Advancing the Future of LLM Research
The LLM research communities include many types of models, both audio-based systems and video-language systems. These communities are facing similar issues with hallucinations, but the video language community is much larger than those concerned with audio. Professor Wang explains that he and other researchers are building a foundation for the audio-based LLM field by borrowing from literature the video-language community is currently developing at a faster rate.
Before researchers can eliminate unreliable hallucinations from LLMs, they need robust ways to track these issues. A significant phase of Professor Wang’s work involves designing specialized standards to evaluate when hallucinations appear. This gives researchers and the broader scientific community a metric to systematically reduce the number of hallucinations and improve the trustworthiness of AI.
The goal of Professor Wang and other researchers is to teach an LLM to align between the sound of glass breaking and an understanding of glass breaking. As LLMs become more reliable and adaptable, they provide better experiences for users and researchers alike.

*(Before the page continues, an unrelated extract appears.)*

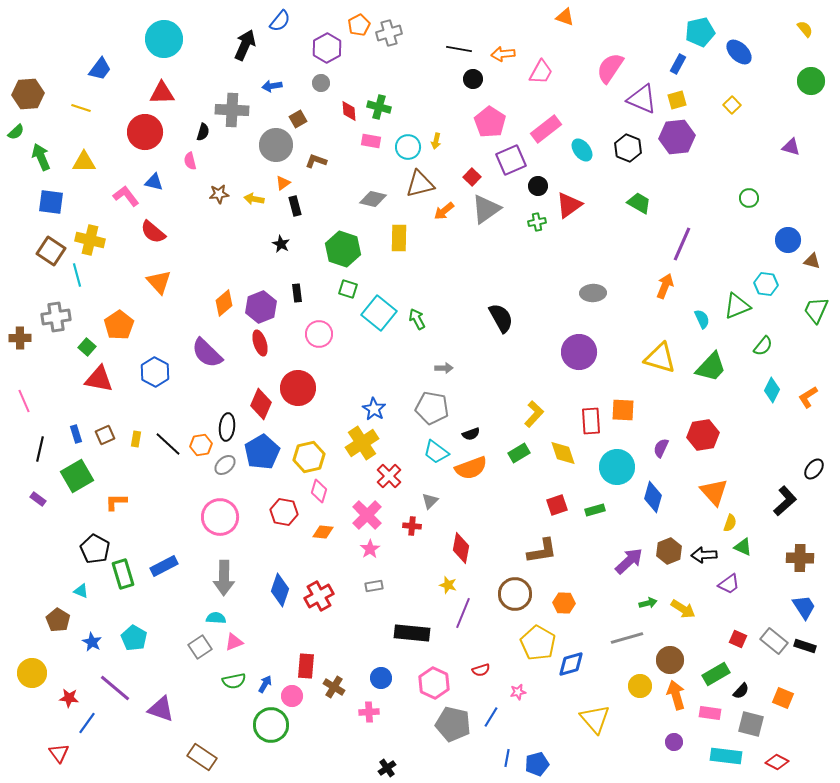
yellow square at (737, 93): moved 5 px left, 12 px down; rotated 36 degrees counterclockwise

To further advance LLMs, Professor Wang is exploring the use of Reinforcement Learning, or RL. Much like how positive reinforcement encourages certain behaviors, reinforcement learning uses a system of “rewards” to train the AI. This takes the form of mathematical benchmarks. The model is rewarded when it generates outputs grounded in factual audio and penalized when it hallucinates. Models that learn from their own generations using reinforcement learning are effectively able to self-correct. Professor Wang is especially interested in pushing the limits of reinforcement learning algorithms and optimizing them to handle complex modern AI systems.
Exciting Progress on the Horizon
For those who are interested in learning more about audio-based AI, or AI in general, Professor Wang suggests looking beyond the classroom.
“What we’re doing is relatively new,” he says, “so it’s hard to find traditional textbook instructions. Instead, I recommend following the latest research articles from top machine learning conferences. Archive sites are the best way to keep up with rapid progress in the field. I frequently search them for new papers myself.”
He also notes that undergraduates who are interested in joining this line of research are welcome to reach out to him directly.
While Professor Wang is dedicated to solving the fundamental challenges of audio LLMs, he is equally passionate about applying these advancements outside of computer science. AI can help other scientific fields process complex data more efficiently, and those fields push researchers to build models that can handle unique obstacles. For example, Professor Wang is collaborating with the University of Iowa’s chemistry department as a key member of the interdisciplinary FACET team, which is leveraging AI to accelerate breakthroughs in complex chemistry research, specifically within the realm of radiochemistry.
The UIowa Department of Computer Science is proud to be home to faculty who are thought leaders and innovators in AI, like Weiran Wang, whose research keeps the university on the leading edge of technological advancement.